ABOUT THIS TASK: Could you retype all of the entries exactly, without their pictures?

[Stored data entries]
____________
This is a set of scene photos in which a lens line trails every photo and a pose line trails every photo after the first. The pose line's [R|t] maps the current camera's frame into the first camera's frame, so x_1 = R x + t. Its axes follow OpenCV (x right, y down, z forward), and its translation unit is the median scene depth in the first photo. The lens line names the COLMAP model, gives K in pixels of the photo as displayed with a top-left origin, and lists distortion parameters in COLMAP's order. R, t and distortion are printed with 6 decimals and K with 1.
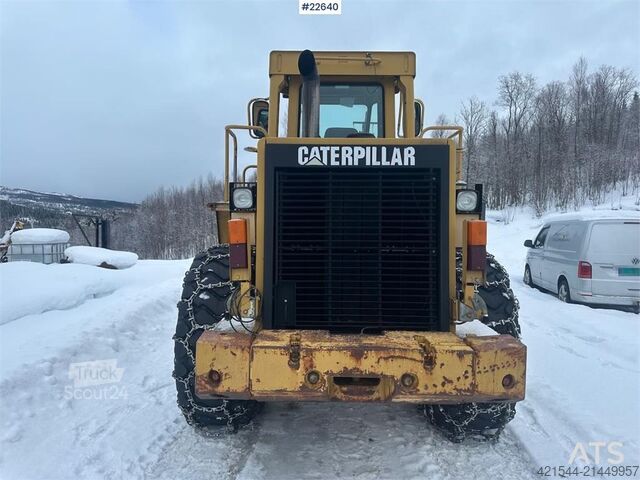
lens RADIAL K [[445.4, 0, 316.9], [0, 445.4, 242.6], [0, 0, 1]] dist [0.074212, -0.104766]
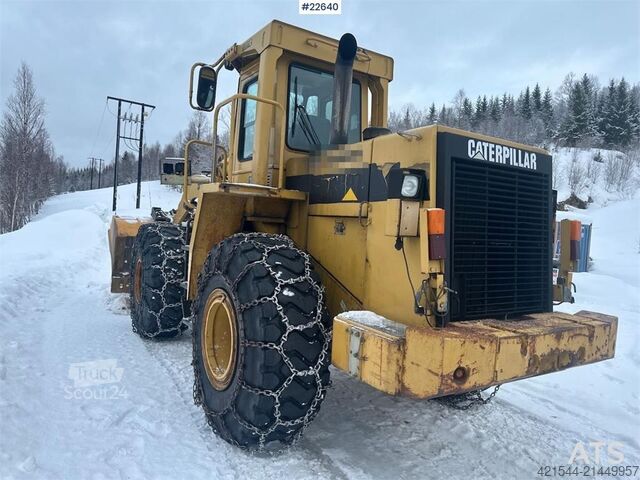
lens RADIAL K [[445.4, 0, 316.9], [0, 445.4, 242.6], [0, 0, 1]] dist [0.074212, -0.104766]
pose [[0.840482, 0.016295, 0.541595, -0.877135], [-0.024898, 0.999653, 0.008560, 0.018956], [-0.541267, -0.020679, 0.840596, 0.326374]]
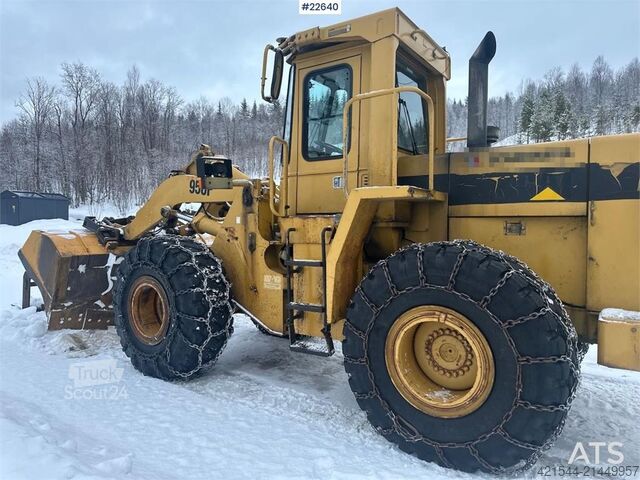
lens RADIAL K [[445.4, 0, 316.9], [0, 445.4, 242.6], [0, 0, 1]] dist [0.074212, -0.104766]
pose [[0.556224, -0.045098, 0.829808, -1.522899], [0.044863, 0.998700, 0.024205, -0.031959], [-0.829821, 0.023764, 0.557524, 1.166030]]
____________
RESULT FOR THIS TASK:
This is a set of scene photos in which a lens line trails every photo and a pose line trails every photo after the first. The pose line's [R|t] maps the current camera's frame into the first camera's frame, so x_1 = R x + t. Its axes follow OpenCV (x right, y down, z forward), and its translation unit is the median scene depth in the first photo. The lens line names the COLMAP model, gives K in pixels of the photo as displayed with a top-left origin, and lists distortion parameters in COLMAP's order. R, t and distortion are printed with 6 decimals and K with 1.
lens RADIAL K [[445.4, 0, 316.9], [0, 445.4, 242.6], [0, 0, 1]] dist [0.074212, -0.104766]
lens RADIAL K [[445.4, 0, 316.9], [0, 445.4, 242.6], [0, 0, 1]] dist [0.074212, -0.104766]
pose [[0.840482, 0.016295, 0.541595, -0.877135], [-0.024898, 0.999653, 0.008560, 0.018956], [-0.541267, -0.020679, 0.840596, 0.326374]]
lens RADIAL K [[445.4, 0, 316.9], [0, 445.4, 242.6], [0, 0, 1]] dist [0.074212, -0.104766]
pose [[0.556224, -0.045098, 0.829808, -1.522899], [0.044863, 0.998700, 0.024205, -0.031959], [-0.829821, 0.023764, 0.557524, 1.166030]]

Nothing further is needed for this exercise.